On January 20, 1973, Arthur Getz makes his skiers slide, his brushes trace black silhouettes with blue shadows over the snow. Getz was one of the first artists who gave the magazine its visual identity, mainly through his paintings, and has 213 covers to his credit over 40 years. 

An improbable crossing on the top of the mountain . Harry Bliss’s imagination hits the mark, once again on the cover of The New Yorker on January 24, 2000, by overturning the elementary codes of snow-skiing. The artist has designed more that 20 magasine covers since the late 90’s with much humour and finesse.

On the cover of The New Yorker on February 9, 2015 , Mark Ulriksen evokes airs from the paintings of Pieter Brueghel the Elder, in this snowy landscape. The Dog-Sitters and their dogs on a leash are scattered across an almost black and white forest landscape. 
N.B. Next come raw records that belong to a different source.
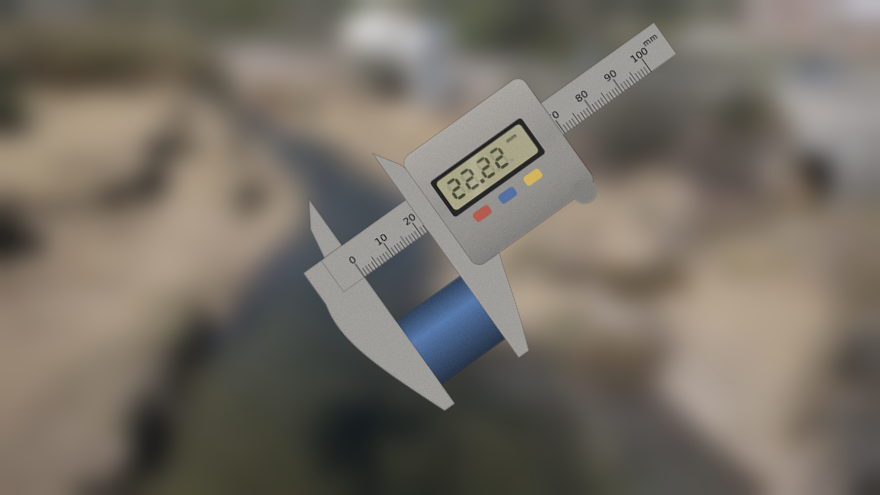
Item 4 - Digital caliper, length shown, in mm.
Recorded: 22.22 mm
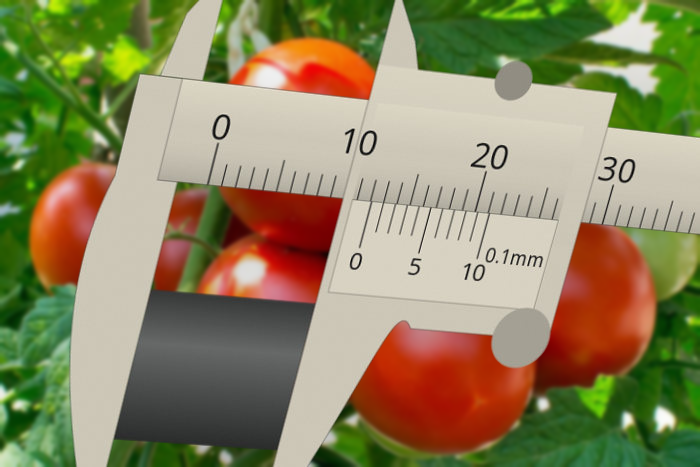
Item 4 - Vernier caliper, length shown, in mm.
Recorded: 12.1 mm
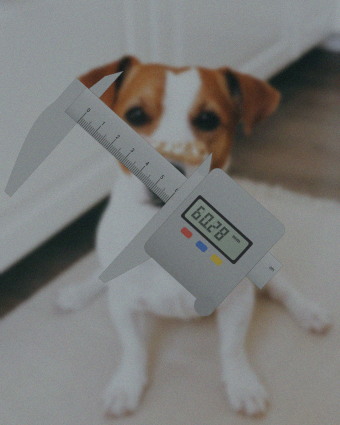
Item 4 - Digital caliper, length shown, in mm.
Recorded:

Birgit Schössow's cover of The New Yorker on February 3, 2013, illustrates a skier that tears the paper with a regular ‘schuss’ to reveal a few lines of text. This refers to the exclusive short story, published inside, "Susya on the roof" by the American writer Nicole Krauss, also author of L'Histoire de l'amour, which won the Best Foreign Book Award in 2006. 

On the cover of March 10, 2014, Otto Steninger imagines New Yorkers serving their city, driving snow-clearing strollers on the sidewalks of Manhattan. Sky blue, white and two shades of red give the drawing a futuristic and visionary look. If snow abounds in the winter of 2014, the designer is not forgetting that global warming is more prevalent than ever.